WISDOM UNDER THE MARQUEE
Near the end of Amor Towles’ best selling novel A Gentleman in Moscow it becomes obvious the author has gone to great lengths and used his considerable talents to allow one of his characters to say, “Gather up the usual suspects.” This iconic line from the classic 1943 movie Casablanca, which captures the corruption and cynicism of people trapped in war, started me thinking about why lines from movies have stayed in my mind.
One Flew Over the Cuckoo’s Nest released in 1975 remains my favorite movie. While there are many memorable moments in this biting satire of life in a psychiatric ward, based upon the Ken Kesey novel, the scene where Jack Nicholson’s character, Randle Patrick McMurphy, offers a stick of gum to the silent Chief as they are waiting for their electroshock treatments resonates the most to me.
“Mmm, Juicy Fruit.” intones the heretofore mute Chief much to McMurphy’s surprise and delight. As McMurphy extols, Chief fooled them, he fooled them all. This appeals to my sense of putting something over on everyone who is oppressing you. Chief had been making a statement by not making a sound.
One of the main conceits in Steve Martin’s witty 1991 movie, L.A. Story is an electronic freeway traffic sign which mystically begins giving life and love advice to Martin’s character, Los Angeles television weatherman Harris K. Telemaker. After dispensing life changing riddles and prods to Telemaker throughout this delightful romp, when love conquers all the sign sparks out one final observation before returning to the mundane task of traffic control, “What I Really Want To Do Is Direct.” The perfect bon mot in a film which skewers the pretentiousness of life in the Los Angeles bubble of mini-celebrity. It also, contradictorily, expresses the universal desire to do something else, something glamorous with our lives.

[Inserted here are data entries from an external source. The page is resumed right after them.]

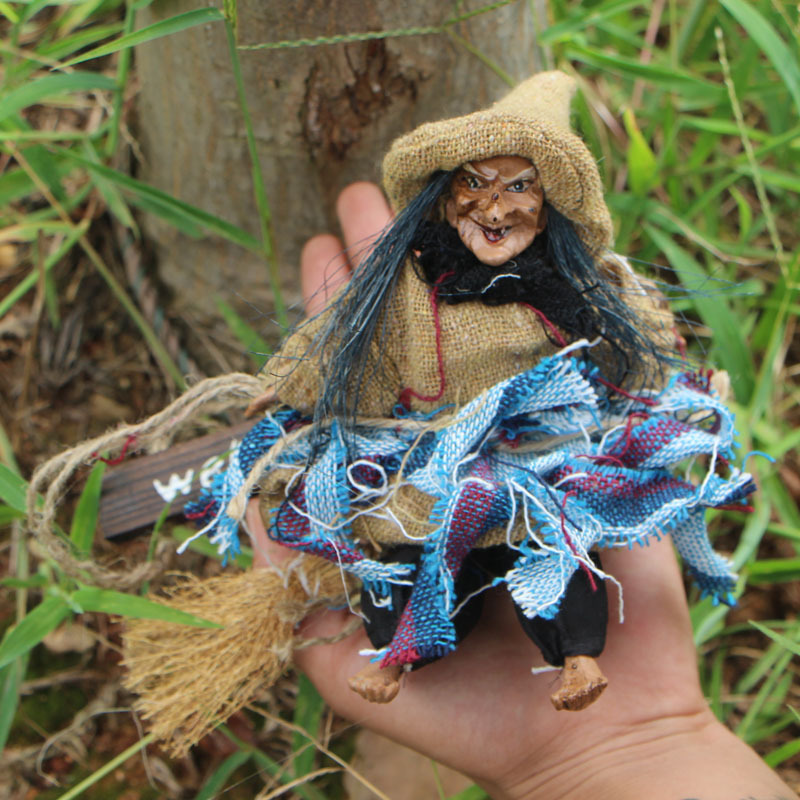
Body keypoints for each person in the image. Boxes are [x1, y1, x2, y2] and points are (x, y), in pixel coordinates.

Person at [245, 180, 798, 800]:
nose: (495, 209)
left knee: (562, 554)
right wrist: (292, 388)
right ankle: (399, 659)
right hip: (434, 470)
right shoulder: (410, 287)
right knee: (417, 566)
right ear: (445, 208)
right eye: (474, 190)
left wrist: (657, 365)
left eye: (516, 190)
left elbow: (616, 333)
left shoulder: (554, 283)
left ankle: (578, 659)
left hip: (537, 463)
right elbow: (343, 339)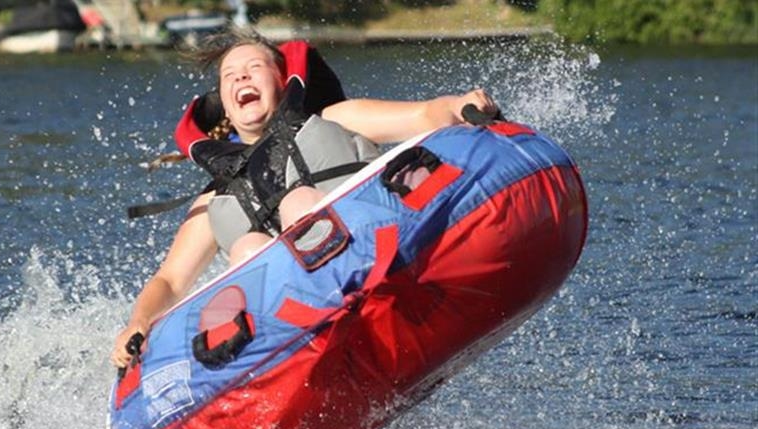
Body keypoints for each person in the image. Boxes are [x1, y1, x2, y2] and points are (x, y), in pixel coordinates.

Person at [111, 29, 497, 369]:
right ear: (225, 107)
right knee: (247, 247)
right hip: (296, 327)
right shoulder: (218, 197)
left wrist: (459, 104)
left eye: (254, 67)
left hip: (387, 258)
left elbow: (426, 115)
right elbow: (170, 281)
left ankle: (351, 296)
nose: (241, 76)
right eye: (230, 75)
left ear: (282, 80)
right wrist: (139, 321)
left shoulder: (334, 119)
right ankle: (301, 341)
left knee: (298, 203)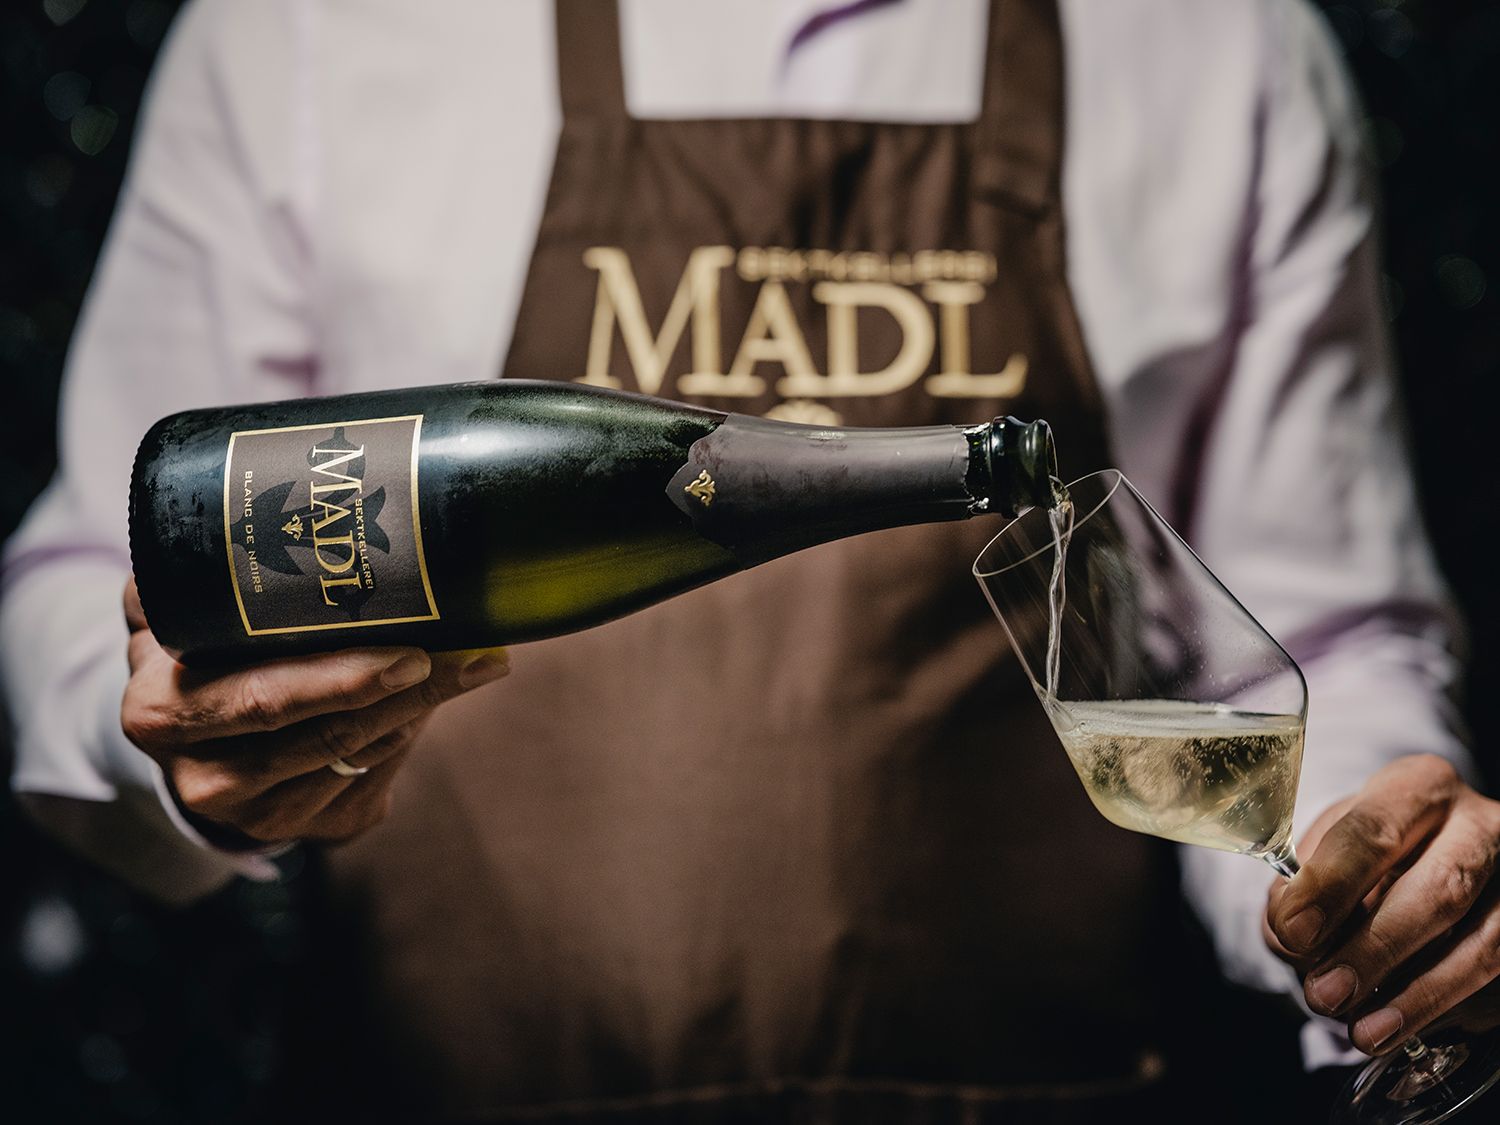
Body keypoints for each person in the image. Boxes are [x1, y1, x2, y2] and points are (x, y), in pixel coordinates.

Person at [3, 0, 1494, 1119]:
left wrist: (1385, 900)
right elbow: (92, 578)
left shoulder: (1212, 46)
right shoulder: (311, 32)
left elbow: (1332, 629)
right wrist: (191, 742)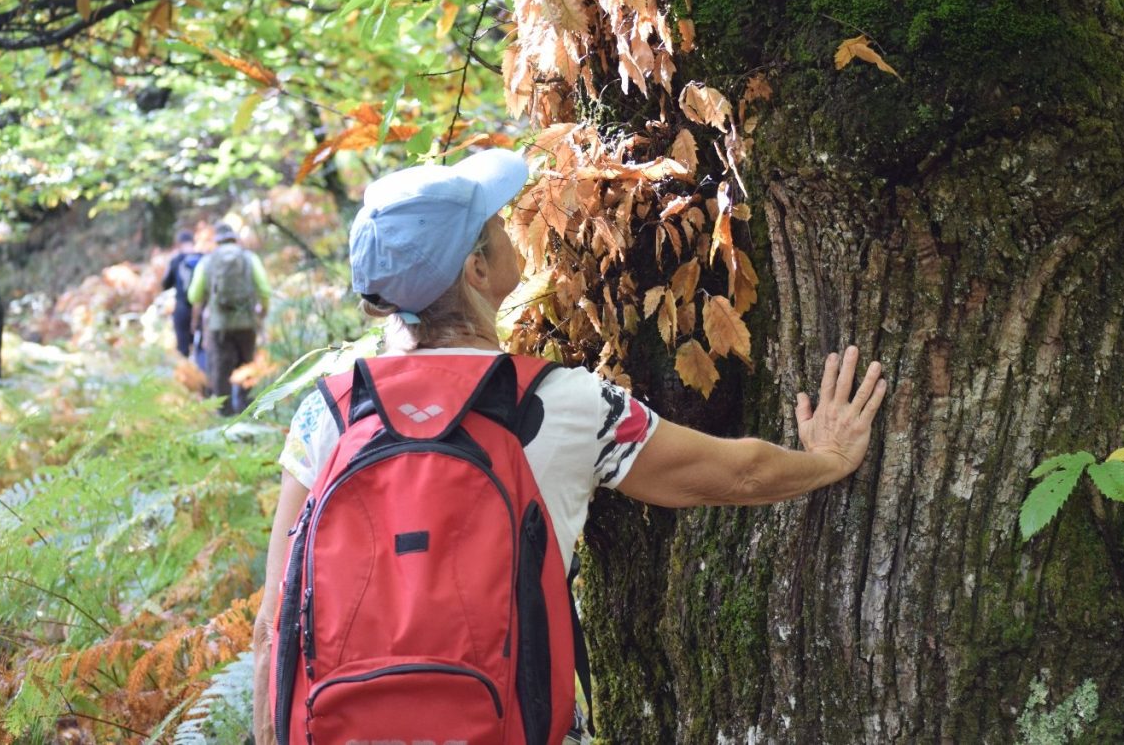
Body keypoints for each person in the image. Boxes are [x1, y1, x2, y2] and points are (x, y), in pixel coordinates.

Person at [249, 149, 887, 744]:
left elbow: (273, 625)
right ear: (476, 268)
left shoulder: (328, 414)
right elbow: (735, 473)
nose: (508, 230)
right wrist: (827, 461)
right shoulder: (561, 403)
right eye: (494, 224)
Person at [187, 222, 271, 416]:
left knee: (220, 369)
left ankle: (225, 414)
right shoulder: (249, 259)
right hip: (247, 324)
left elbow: (194, 296)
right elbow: (265, 290)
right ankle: (248, 411)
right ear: (235, 238)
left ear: (217, 240)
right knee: (246, 366)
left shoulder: (207, 262)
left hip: (219, 326)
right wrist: (262, 312)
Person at [159, 230, 202, 359]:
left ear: (179, 244)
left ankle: (186, 375)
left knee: (183, 347)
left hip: (182, 307)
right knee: (202, 345)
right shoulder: (203, 258)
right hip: (201, 308)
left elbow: (165, 284)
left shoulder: (176, 260)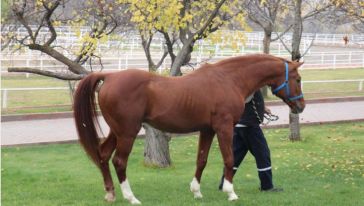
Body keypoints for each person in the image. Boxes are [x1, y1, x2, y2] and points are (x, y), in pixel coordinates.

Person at [219, 90, 283, 192]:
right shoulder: (248, 81)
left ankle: (224, 183)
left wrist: (262, 108)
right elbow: (245, 97)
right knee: (263, 154)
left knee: (235, 156)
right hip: (249, 126)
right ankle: (267, 187)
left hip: (241, 125)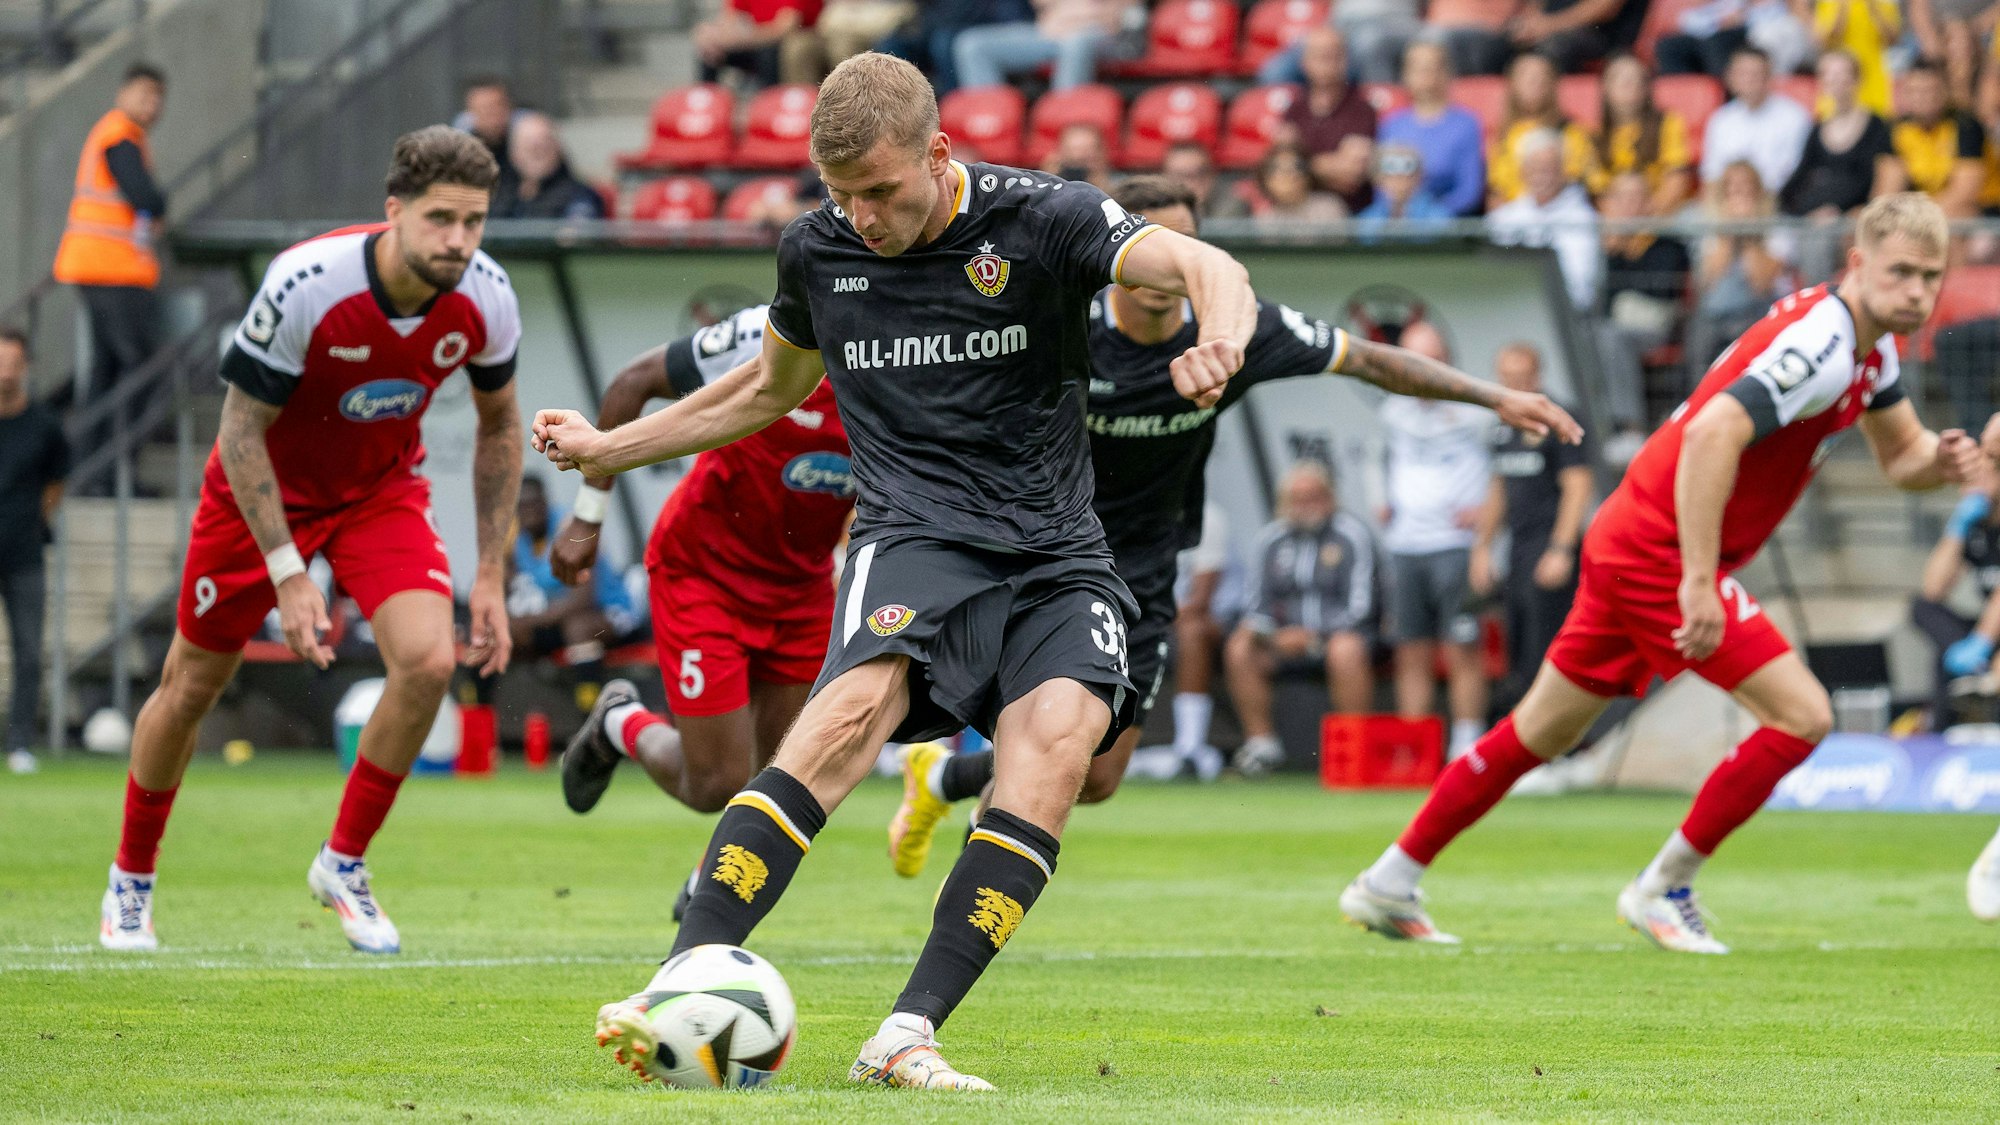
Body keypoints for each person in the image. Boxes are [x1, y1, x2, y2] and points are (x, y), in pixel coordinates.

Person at [533, 52, 1261, 1091]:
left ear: (938, 152)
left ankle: (905, 1035)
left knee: (1059, 756)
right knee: (839, 722)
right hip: (913, 535)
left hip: (1058, 550)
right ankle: (676, 982)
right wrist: (612, 450)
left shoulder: (1044, 219)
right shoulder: (819, 252)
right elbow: (761, 392)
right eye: (840, 194)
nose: (862, 216)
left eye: (879, 190)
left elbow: (1209, 270)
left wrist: (1221, 339)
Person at [1340, 192, 1986, 954]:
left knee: (1536, 733)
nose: (1915, 291)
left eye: (1929, 277)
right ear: (1857, 263)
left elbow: (1903, 458)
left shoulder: (1871, 349)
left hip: (1633, 536)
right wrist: (1699, 579)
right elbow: (1715, 431)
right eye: (1900, 272)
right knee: (1804, 714)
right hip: (1660, 549)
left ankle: (1388, 879)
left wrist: (1946, 463)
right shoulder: (1824, 342)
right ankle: (1661, 887)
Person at [883, 176, 1581, 843]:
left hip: (1146, 570)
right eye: (1157, 248)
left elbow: (1371, 360)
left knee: (1096, 776)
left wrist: (1495, 397)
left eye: (1188, 252)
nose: (1171, 270)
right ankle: (976, 887)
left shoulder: (1234, 334)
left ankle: (944, 776)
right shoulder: (1062, 321)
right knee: (1045, 745)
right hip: (1043, 553)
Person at [95, 127, 523, 955]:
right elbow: (240, 431)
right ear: (392, 211)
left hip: (378, 491)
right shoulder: (306, 281)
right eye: (440, 219)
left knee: (431, 661)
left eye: (474, 222)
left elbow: (501, 427)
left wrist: (493, 576)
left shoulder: (489, 296)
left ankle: (344, 863)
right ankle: (131, 880)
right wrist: (290, 572)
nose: (458, 241)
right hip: (259, 496)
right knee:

When femme fatale Magenta gives the newly minted Rocky a lukewarm review of
“He’s ok.” in the 1976 cult hit The Rocky Horror Picture Show, Rocky’s creator Dr. Frank N. Furter, played to ludicrous perfection by Tim Curry, snarls his response, “I didn’t make him for you. (Pause) I made him for me!” This perfectly phrased rejoinder shows that even a mad scientist from Transylvania can bristle at criticism of their life’s work. Sometimes you just have do things to please yourself.
1964’s Dr. Strangelove or: How I learned To Stop Worrying And To Love The Bomb showcases Peter Sellers’ acting skills as he plays three wildly disparate characters. However, it is Sterling Hayden’s portrait of deranged General Jack D. Ripper which stays with me to this day. After erroneously releasing war planes armed with nuclear bombs towards Russia, General Ripper rants to one of Sellers’ characters, “Fluoridation is the most monstrously conceived and dangerous plots we have ever had to face.” It only gets more bizarre from here in this send up of cold war paranoia and the insanity which can reside in people placed in powerful positions.
Reviewing my above choices of movies I seem to have gone to great lengths and used my modest talents to describe films about; mental illness, accidental nuclear war, transvestite chicanery and lives filled with vanity. To lighten my screed I’ll conclude by retrieving the earliest verbal movie memory I still retain.
Walt Disney’s 1946 release of the part animation, part actors film Song of the South was not without controversy. Some viewers and critics saw the movie as condoning the subjugation of blacks, but, the lead black actors in the project disagreed. What the toddler boy I was then came out of the theater with was the catchy, upbeat refrain from a song, “Zippa-dee doo da zippy dee day plenty of sunshine heading my way.” sung by James Baskett. Our current time in history warrants a tenacious, stubborn clinging to such optimism in the face of potentially grave adversity. We must still pursue “wonderful days”.
Six very diverse movies and I can’t say for certain why these particular lines still resonate with me. Perhaps that is just part of the magic of movies.
For now, I’m heading to an afternoon matinee at the Avon. That will “Make my day!”